Skip to 0 minutes and 6 secondsWelcome to week five of Shakespeare and his world. Money makes the world go round. And that was certainly true in Shakespeare's time. This week, having looked last time at the clash of two nations, England and France in Henry V, England and Spain in the reality of Shakespeare's time, we're going to look at trade between nations. I want to suggest that Shakespeare's world was the time when globalisation, international trade really took off for the first time. There's all sorts of respects in which our modern concerns about the economy were Shakespeare's concerns.
Skip to 0 minutes and 53 secondsHis great play about money is The Merchant of Venice. Rather as, in another week, we saw that Windsor was a kind of double for Shakespeare's Stratford upon Avon, the idea we're going to explore this week is that Venice, in The Merchant of Venice, is a kind of double for Shakespeare's London. We're going to make comparisons between these two great trading cities, both of them set on water. And at the centre of Merchant of Venice, we're going to meet the character of Shylock, the Jewish moneylender. We're also going to find out about Shakespeare's own business dealings. We'll discover that he was a pretty shrewd businessman, himself.
Skip to 1 minute and 39 secondsSo join me in a reading of The Merchant of Venice, and an exploration of documents that reveal Shakespeare and the world of credit, Shakespeare dealing with the first Elizabethan credit crunch. There are all sorts of fascinating ways in which Shakespeare's Venice is a world that he was familiar with even though he never went to Venice. And The Merchant of Venice is a play that speaks to our time, our financial crisis, as well as his. Although, what we must look at very closely towards the end of this week's sessions is the question of the representation of Shylock the Jew. That takes us into some very complicated areas and a very difficult history.

(What you are asked to do): Transcribe a passage of the Shakespeare lecture transcript word for word. Begin at the words "Skip to 0 minutes and 53" and stop after "shrewd businessman, himself.". None of the items relate to the Shakespeare lecture transcript.

[Records in a dataset]
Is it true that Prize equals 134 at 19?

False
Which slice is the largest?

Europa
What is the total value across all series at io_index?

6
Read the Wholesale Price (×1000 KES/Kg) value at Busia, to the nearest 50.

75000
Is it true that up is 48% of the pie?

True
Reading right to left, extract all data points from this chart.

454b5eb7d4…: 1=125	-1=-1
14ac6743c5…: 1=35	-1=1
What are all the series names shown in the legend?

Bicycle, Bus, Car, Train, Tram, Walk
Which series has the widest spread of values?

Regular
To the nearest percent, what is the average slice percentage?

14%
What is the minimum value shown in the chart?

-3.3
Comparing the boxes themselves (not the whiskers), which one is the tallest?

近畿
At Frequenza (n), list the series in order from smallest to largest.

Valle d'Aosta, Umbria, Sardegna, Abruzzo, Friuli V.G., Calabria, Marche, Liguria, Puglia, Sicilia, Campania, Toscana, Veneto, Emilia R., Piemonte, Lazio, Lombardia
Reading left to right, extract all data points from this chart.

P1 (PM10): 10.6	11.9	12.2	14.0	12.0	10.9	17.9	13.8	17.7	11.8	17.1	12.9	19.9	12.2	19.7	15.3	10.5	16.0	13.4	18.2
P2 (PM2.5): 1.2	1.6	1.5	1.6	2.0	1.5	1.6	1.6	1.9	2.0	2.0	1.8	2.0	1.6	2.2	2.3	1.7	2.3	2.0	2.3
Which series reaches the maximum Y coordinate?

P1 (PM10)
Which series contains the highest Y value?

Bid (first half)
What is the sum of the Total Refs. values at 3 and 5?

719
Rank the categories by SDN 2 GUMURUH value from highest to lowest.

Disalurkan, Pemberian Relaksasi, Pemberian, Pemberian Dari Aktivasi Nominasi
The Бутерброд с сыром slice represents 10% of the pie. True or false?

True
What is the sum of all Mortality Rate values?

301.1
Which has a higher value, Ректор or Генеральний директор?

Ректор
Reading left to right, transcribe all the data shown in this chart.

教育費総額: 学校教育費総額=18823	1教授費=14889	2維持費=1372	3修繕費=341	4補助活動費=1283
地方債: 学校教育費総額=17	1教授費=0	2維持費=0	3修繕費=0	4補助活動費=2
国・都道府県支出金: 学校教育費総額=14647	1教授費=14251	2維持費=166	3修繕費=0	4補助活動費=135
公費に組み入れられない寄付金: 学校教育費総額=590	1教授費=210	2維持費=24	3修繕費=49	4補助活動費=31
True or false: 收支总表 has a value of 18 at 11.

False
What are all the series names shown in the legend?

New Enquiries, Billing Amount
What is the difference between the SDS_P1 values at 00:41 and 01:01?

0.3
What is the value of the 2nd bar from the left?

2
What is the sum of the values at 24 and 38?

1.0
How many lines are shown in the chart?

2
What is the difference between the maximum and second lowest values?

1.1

(Answer to the problem):
Skip to 0 minutes and 53 secondsHis great play about money is The Merchant of Venice. Rather as, in another week, we saw that Windsor was a kind of double for Shakespeare's Stratford upon Avon, the idea we're going to explore this week is that Venice, in The Merchant of Venice, is a kind of double for Shakespeare's London. We're going to make comparisons between these two great trading cities, both of them set on water. And at the centre of Merchant of Venice, we're going to meet the character of Shylock, the Jewish moneylender. We're also going to find out about Shakespeare's own business dealings. We'll discover that he was a pretty shrewd businessman, himself.